SELECTED EXTRACT:
==============================

Lua\TeX-ja automatically loads \texttt{luaotfload} package,
so TrueType/OpenType fonts with features can be used for Japanese fonts:
\begin{LTXexample}
\jfont\tradgt={file:ipaexg.ttf:script=latn;%
  +trad;jfm=ujis} at 14pt
\tradgt{}当／体／医／区
\end{LTXexample}

Note that the defined control sequence
(\verb+\tradgt+ in the example above) using \verb+\jfont+ is not a
\textit{font\_def} token, hence the input like
\verb+\fontname\tradgt+ causes a error. We denote control sequences which are defined in \verb+\jfont+
by <jfont\_cs>.

\paragraph{Prefix}
Besides \texttt{file:}\ and \texttt{name:}\ prefixes, \texttt{psft:}\ can
be used a prefix in \verb+\jfont+ (and~\verb+\font+) primitive.  Using
this prefix, you can specify a font that has its name only and is not
related to any real font.

Mainly, use of this \texttt{psft:}\ prefix is for using non-embedding `standard' Japanese fonts (Ryumin-Light and GothicBBB-Medium).
歴史

\paragraph{Features}
jfm, jfmvar



\subsection{Structure of JFM file}
A JFM file is a Lua script which has only one function call:
\begin{verbatim}
luatexja.jfont.define_jfm { ... }
\end{verbatim}
Real data are stored in the table which indicated above by
\verb+{ ... }+.  So, the rest of this subsection are devoted to describe the
structure of this table.  Note that all lengths in a JFM file are
floating-point numbers in design-size unit.

\begin{list}{}{\def\makelabel{\ttfamily}\def\{{\char`\{}\def\}{\char`\}}}
\item[dir=<direction>] (required)

The direction of JFM. At the present, only \texttt{'yoko'} is supported.

\item[zw=<length>] (required)

The amount of the length of the `full-width'.

\item[zh=<length>] (required)

\item[kanjiskip=\{<natural>, <stretch>, <shrink>\}] (optional)

This field specifies the `ideal' amount of \textsf{kanjiskip}. As noted
             in Subsection~\ref{subs-kskip}, if the parameter
             \textsf{kanjiskip} is \verb+\maxdimen+, the value specified
             in this field is actually used (if this field is not specified in
             JFM, it is regarded as 0\,pt). Note that <stretch> and <shrink>
             fields are in design-size unit too.


\item[xkanjiskip=\{<natural>, <stretch>, <shrink>\}] (optional)

Like the \texttt{kanjiskip} field, this field specifies the `ideal'
             amount of \textsf{xkanjiskip}.

\end{list}

Besides from above fields, a JFM file have several sub-tables those
indices are natural numbers.  The table indexed by~$i\in\omega$ stores
informations of `character class'~$i$. At least, the character class~0 is
always present, so each JFM file must have a sub-table whose index is
\texttt{[0]}.  Each sub-table (its numerical index is denoted by $i$) has
the following fields:

\begin{list}{}{\def\makelabel{\ttfamily}\def\{{\char`\{}\def\}{\char`\}}}
\item[chars=\{<character>, ...\}] (required except character class~0)

==============================

LISTED ENTRIES:

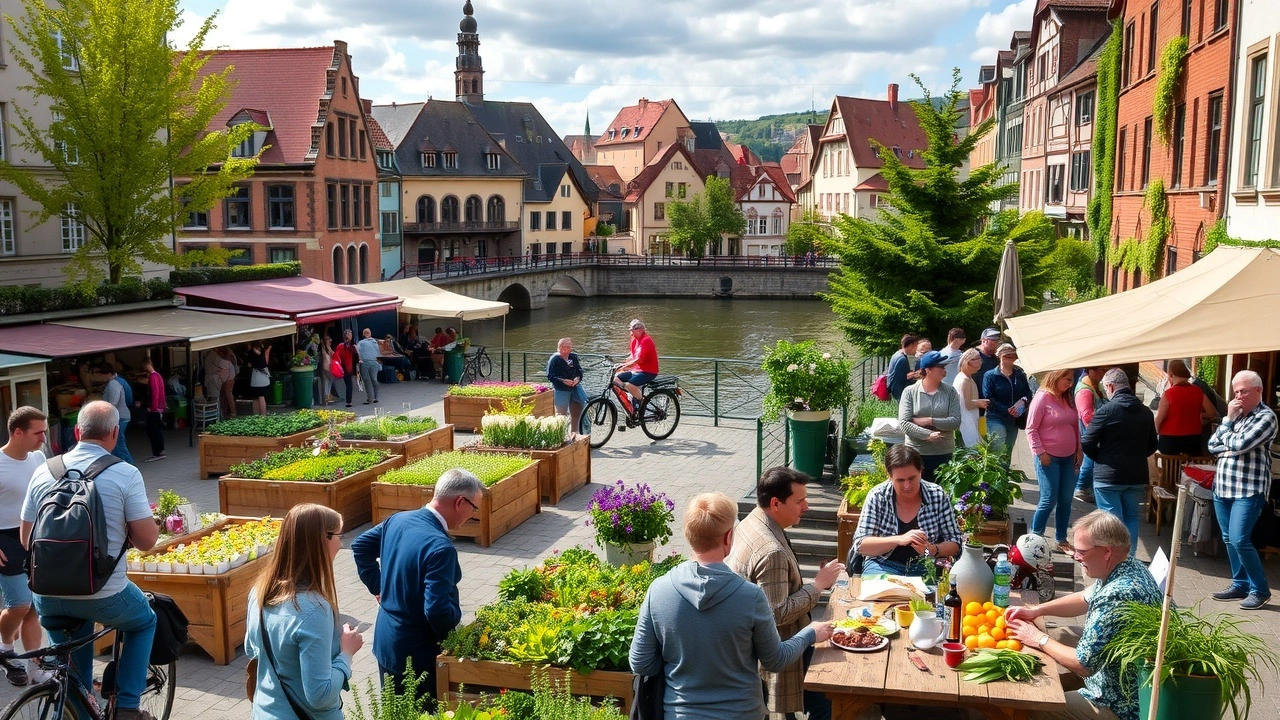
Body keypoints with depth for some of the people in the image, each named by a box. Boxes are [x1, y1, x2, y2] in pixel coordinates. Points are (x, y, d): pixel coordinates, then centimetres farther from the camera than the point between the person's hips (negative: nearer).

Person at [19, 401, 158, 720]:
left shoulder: (43, 472, 3)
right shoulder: (126, 474, -10)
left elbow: (26, 540, 11)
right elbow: (146, 540, -10)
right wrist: (154, 525, 13)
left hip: (47, 599, 4)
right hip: (103, 596, -4)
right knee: (144, 622, 26)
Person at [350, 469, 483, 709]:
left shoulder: (398, 520, -3)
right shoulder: (440, 547, -29)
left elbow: (360, 545, 13)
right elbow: (437, 612, -32)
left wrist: (378, 587, 16)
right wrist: (456, 614, -11)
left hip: (385, 641, 8)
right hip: (416, 654, -8)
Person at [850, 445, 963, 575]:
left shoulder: (938, 496, -3)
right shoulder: (877, 496, -6)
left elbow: (955, 543, 2)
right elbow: (860, 545, -10)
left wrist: (931, 550, -20)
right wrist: (900, 540, -24)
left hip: (926, 566, 2)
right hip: (884, 565, -2)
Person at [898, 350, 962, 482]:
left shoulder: (950, 392, 3)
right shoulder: (910, 392, -3)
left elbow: (955, 422, -7)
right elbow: (904, 423, -11)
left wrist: (929, 421, -15)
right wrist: (928, 435, -20)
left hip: (944, 453, 2)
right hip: (916, 453, -2)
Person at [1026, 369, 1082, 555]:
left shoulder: (1068, 399, 10)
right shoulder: (1042, 398, -11)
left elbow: (1075, 426, 18)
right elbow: (1031, 429, -12)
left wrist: (1079, 450, 12)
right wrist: (1040, 453, -15)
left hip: (1068, 458, 7)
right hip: (1049, 458, -7)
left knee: (1066, 501, 9)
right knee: (1049, 500, -7)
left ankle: (1062, 540, 20)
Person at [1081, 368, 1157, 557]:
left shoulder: (1106, 410, -14)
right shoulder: (1146, 412, 5)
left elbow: (1087, 444, -12)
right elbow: (1151, 446, 14)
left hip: (1108, 476, -5)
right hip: (1137, 476, 5)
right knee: (1131, 517, 17)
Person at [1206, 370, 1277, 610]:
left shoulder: (1266, 417, -10)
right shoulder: (1235, 414, 13)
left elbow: (1238, 444, -20)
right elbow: (1212, 444, 10)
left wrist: (1228, 421, -6)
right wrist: (1230, 449, -9)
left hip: (1249, 490, -8)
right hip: (1222, 487, 8)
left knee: (1239, 540, -12)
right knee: (1228, 539, 11)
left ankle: (1260, 590, 0)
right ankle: (1240, 585, 21)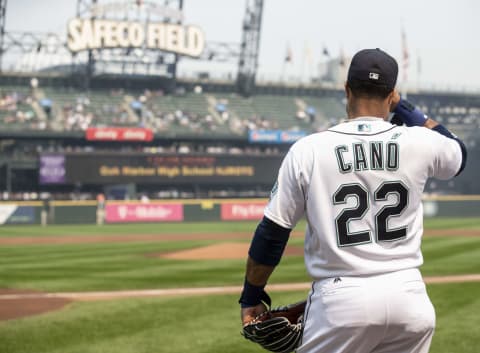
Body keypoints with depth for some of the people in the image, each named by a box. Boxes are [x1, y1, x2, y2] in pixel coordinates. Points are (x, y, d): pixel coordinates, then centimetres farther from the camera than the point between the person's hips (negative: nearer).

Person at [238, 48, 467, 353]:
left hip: (340, 301, -2)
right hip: (409, 298, 3)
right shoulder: (419, 142, 0)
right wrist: (405, 108, 23)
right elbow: (458, 155, 25)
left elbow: (271, 233, 0)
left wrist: (252, 295, 12)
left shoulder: (308, 150, -5)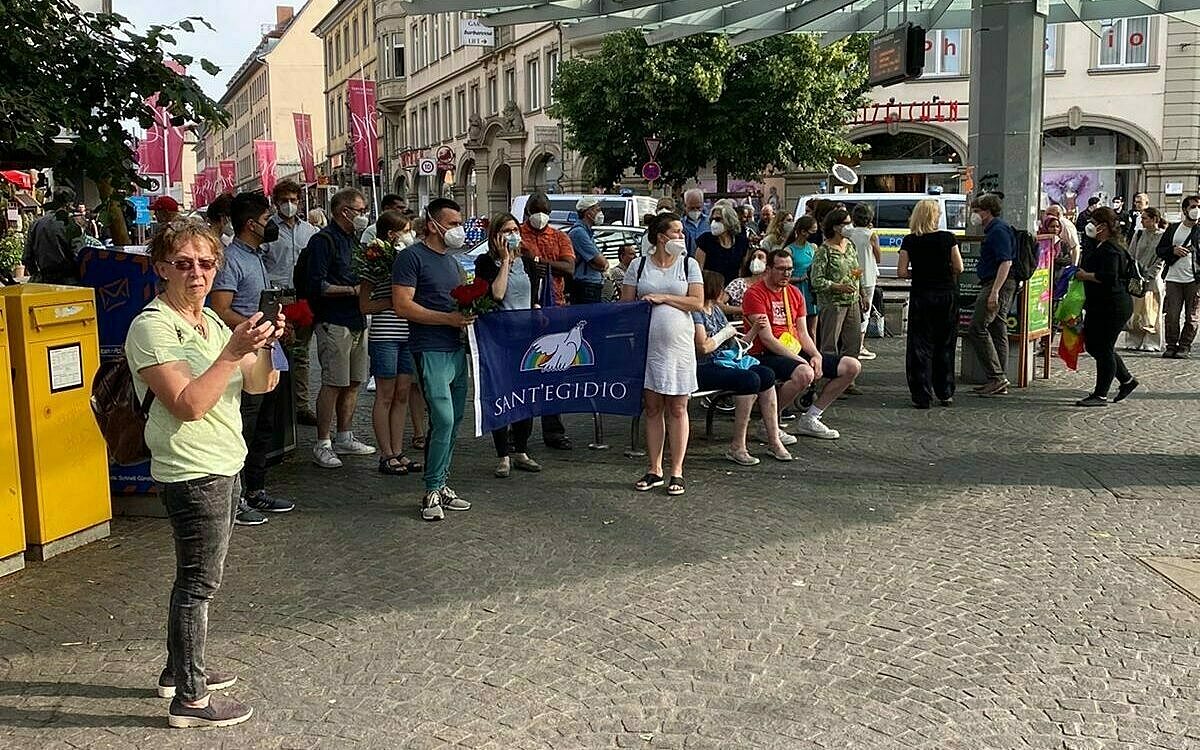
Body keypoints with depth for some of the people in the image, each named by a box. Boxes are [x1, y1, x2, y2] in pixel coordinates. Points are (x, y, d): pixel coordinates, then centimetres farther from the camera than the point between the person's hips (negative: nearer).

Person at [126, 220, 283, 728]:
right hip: (192, 474, -9)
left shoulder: (210, 321, 10)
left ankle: (179, 670, 35)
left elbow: (259, 385, 8)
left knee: (196, 576, 19)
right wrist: (233, 351, -26)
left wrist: (265, 346, -11)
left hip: (223, 467, 9)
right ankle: (189, 698, 11)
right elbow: (188, 405, -24)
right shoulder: (152, 328, -15)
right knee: (199, 582, -1)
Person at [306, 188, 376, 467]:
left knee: (353, 382, 12)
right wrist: (354, 290, -15)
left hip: (357, 322, 9)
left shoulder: (353, 239, 18)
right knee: (333, 384, -8)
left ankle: (344, 439, 22)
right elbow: (318, 286, -15)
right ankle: (322, 446, -2)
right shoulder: (324, 240, -9)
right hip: (334, 323, -9)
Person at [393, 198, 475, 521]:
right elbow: (402, 306, -15)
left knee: (454, 421, 10)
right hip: (431, 351, -9)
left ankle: (441, 485, 19)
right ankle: (432, 491, -2)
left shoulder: (451, 260, 20)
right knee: (444, 420, -13)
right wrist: (448, 318, -19)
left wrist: (467, 313, 8)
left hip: (456, 348, 9)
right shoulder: (412, 257, -7)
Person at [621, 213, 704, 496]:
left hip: (678, 345, -1)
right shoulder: (639, 265, 6)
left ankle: (676, 472, 8)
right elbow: (625, 304, 6)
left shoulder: (689, 265, 6)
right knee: (652, 408, 6)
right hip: (647, 345, 1)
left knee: (677, 409, 1)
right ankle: (654, 470, 15)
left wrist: (662, 297, -10)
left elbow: (697, 302, -3)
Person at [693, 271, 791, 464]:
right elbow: (704, 347, -20)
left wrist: (755, 329, 7)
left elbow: (736, 343, 22)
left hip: (729, 360, 9)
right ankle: (737, 447, -23)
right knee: (750, 380, -29)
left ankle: (774, 442, -11)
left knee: (767, 375, -13)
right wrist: (725, 333, -7)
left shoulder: (716, 309, 19)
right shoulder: (696, 313, -8)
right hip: (704, 369, -9)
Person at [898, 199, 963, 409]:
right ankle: (945, 393, 18)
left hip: (921, 295, -1)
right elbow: (959, 268, -3)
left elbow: (902, 272, -7)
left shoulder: (910, 241, -4)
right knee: (945, 345, 12)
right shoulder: (948, 238, -5)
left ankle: (922, 396, 1)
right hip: (947, 294, 1)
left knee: (920, 346, 4)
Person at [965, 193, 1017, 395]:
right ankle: (1000, 382, 13)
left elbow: (1006, 262, -22)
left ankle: (997, 377, -13)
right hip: (998, 286, 11)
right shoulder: (993, 230, 20)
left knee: (976, 329, -13)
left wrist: (994, 291, -27)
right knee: (998, 331, 10)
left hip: (997, 285, -11)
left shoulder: (998, 231, -13)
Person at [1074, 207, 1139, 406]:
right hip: (1098, 306, 11)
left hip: (1112, 306, -11)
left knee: (1103, 349, -4)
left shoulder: (1110, 249, -18)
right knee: (1092, 345, 15)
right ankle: (1127, 380, 28)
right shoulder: (1100, 246, 15)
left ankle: (1100, 395, 3)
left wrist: (1085, 275, -19)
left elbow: (1109, 277, -29)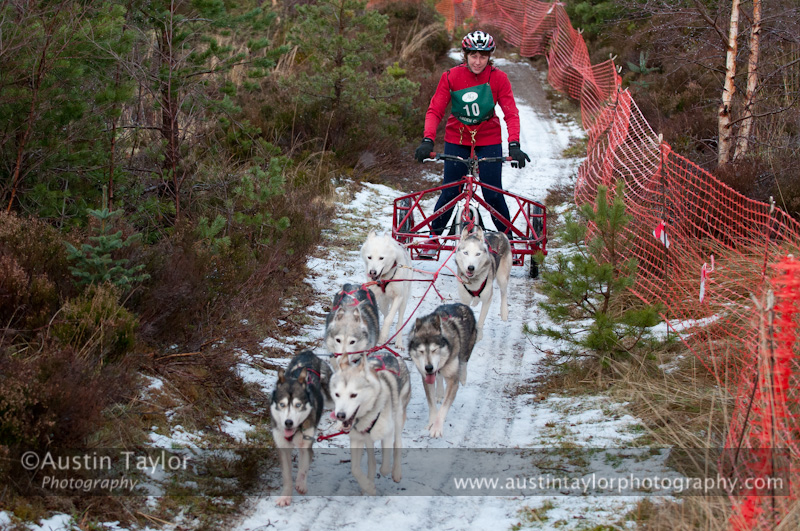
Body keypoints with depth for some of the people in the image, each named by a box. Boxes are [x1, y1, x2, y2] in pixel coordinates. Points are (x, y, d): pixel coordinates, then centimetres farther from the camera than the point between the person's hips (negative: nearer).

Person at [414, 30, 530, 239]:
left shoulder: (498, 78, -12)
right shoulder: (451, 77, -12)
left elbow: (511, 113, -14)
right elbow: (435, 111, -11)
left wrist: (514, 145, -28)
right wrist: (427, 140, -25)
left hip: (489, 141, 0)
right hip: (456, 141, 0)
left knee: (493, 194, -5)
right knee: (450, 192, -2)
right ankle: (434, 236, 15)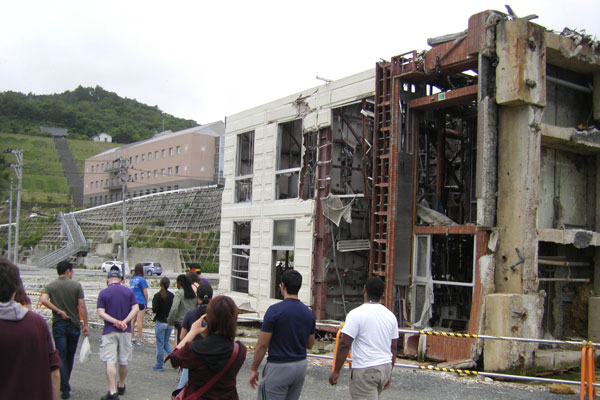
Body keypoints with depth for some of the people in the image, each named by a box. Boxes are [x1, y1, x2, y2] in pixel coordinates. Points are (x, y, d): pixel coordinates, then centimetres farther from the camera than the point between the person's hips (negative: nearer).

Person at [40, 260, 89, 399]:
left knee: (61, 356, 0)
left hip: (58, 324, 0)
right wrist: (85, 324, -4)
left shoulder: (50, 286, 2)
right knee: (70, 357, 15)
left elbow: (43, 299, -17)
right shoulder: (76, 285, -3)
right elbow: (82, 306, -9)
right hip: (73, 324, 0)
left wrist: (58, 311, -11)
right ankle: (65, 384, 29)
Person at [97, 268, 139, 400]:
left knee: (110, 361, -4)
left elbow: (101, 313, -10)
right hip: (125, 331, 3)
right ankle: (121, 387, 30)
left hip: (109, 331, -3)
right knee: (123, 361, 15)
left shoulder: (103, 292, -1)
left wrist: (115, 321, -15)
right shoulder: (129, 291, 5)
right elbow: (135, 308, -5)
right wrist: (125, 322, -11)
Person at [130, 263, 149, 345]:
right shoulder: (142, 279, -12)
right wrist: (147, 301, 4)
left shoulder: (131, 279, 8)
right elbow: (145, 292, -10)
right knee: (140, 320, -3)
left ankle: (132, 338, 19)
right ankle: (139, 340, -1)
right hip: (140, 301, -7)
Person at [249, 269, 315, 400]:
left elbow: (262, 344, -12)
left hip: (279, 367, -6)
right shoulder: (308, 313, 3)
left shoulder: (275, 310, -15)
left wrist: (253, 369, -2)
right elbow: (310, 344, 12)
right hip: (300, 365, 6)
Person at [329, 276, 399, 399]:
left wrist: (336, 371, -7)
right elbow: (393, 348, 12)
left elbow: (344, 345, -16)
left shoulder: (356, 314, -14)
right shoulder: (391, 315, 6)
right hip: (385, 367, 7)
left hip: (365, 371, -7)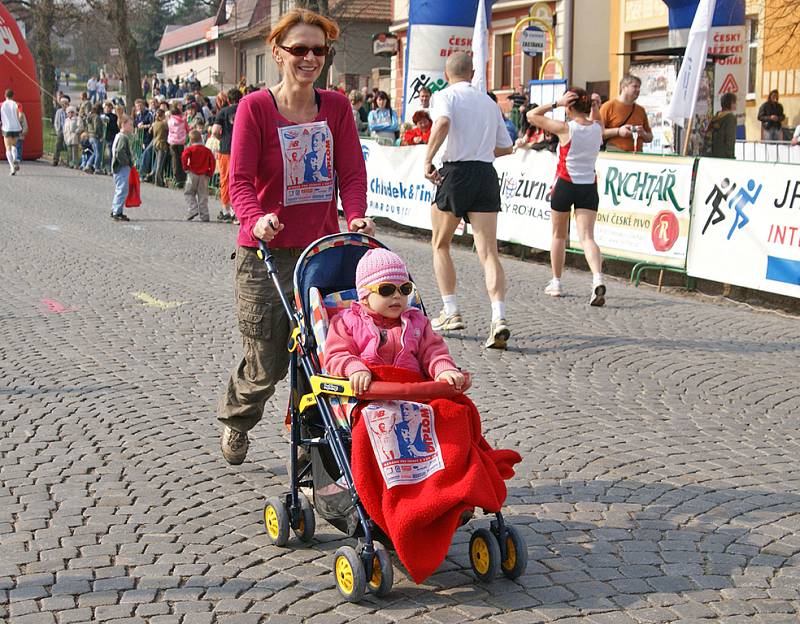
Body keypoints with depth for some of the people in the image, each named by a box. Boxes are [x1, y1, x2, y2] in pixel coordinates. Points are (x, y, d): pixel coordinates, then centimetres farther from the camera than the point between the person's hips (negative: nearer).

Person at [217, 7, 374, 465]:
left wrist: (356, 216, -17)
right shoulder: (255, 107, -7)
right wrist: (256, 218, -31)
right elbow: (240, 179, -12)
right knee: (267, 365, 4)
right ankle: (236, 419, 38)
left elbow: (352, 171, 1)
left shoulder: (336, 107, 4)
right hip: (267, 255, -3)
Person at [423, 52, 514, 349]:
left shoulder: (445, 95, 1)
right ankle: (498, 319, -19)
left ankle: (451, 313, 14)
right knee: (489, 252, -3)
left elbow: (442, 123, -23)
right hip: (487, 173, 4)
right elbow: (505, 147, 22)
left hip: (456, 172, -4)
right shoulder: (489, 102, 17)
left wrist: (428, 160, -17)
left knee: (440, 246, 17)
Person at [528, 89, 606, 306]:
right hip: (589, 187, 3)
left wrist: (556, 103, -13)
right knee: (587, 237, -4)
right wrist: (595, 106, 10)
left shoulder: (565, 129, -13)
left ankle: (556, 283, 25)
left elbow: (531, 115, -8)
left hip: (565, 185, -3)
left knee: (558, 235, 16)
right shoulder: (597, 128, 0)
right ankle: (598, 279, -28)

==============================

EXERCISE DIRECTIONS: Please change the LuaTeX-ja font notes, beginning at the words "Note that the" and stopping after "(Ryumin-Light and GothicBBB-Medium).", so that "primitive" is replaced with "command". These entries were taken from a separate source.

RESULT FOR THIS TASK:
Note that the defined control sequence
(\verb+\tradgt+ in the example above) using \verb+\jfont+ is not a
\textit{font\_def} token, hence the input like
\verb+\fontname\tradgt+ causes a error. We denote control sequences which are defined in \verb+\jfont+
by <jfont\_cs>.

\paragraph{Prefix}
Besides \texttt{file:}\ and \texttt{name:}\ prefixes, \texttt{psft:}\ can
be used a prefix in \verb+\jfont+ (and~\verb+\font+) command.  Using
this prefix, you can specify a font that has its name only and is not
related to any real font.

Mainly, use of this \texttt{psft:}\ prefix is for using non-embedding `standard' Japanese fonts (Ryumin-Light and GothicBBB-Medium).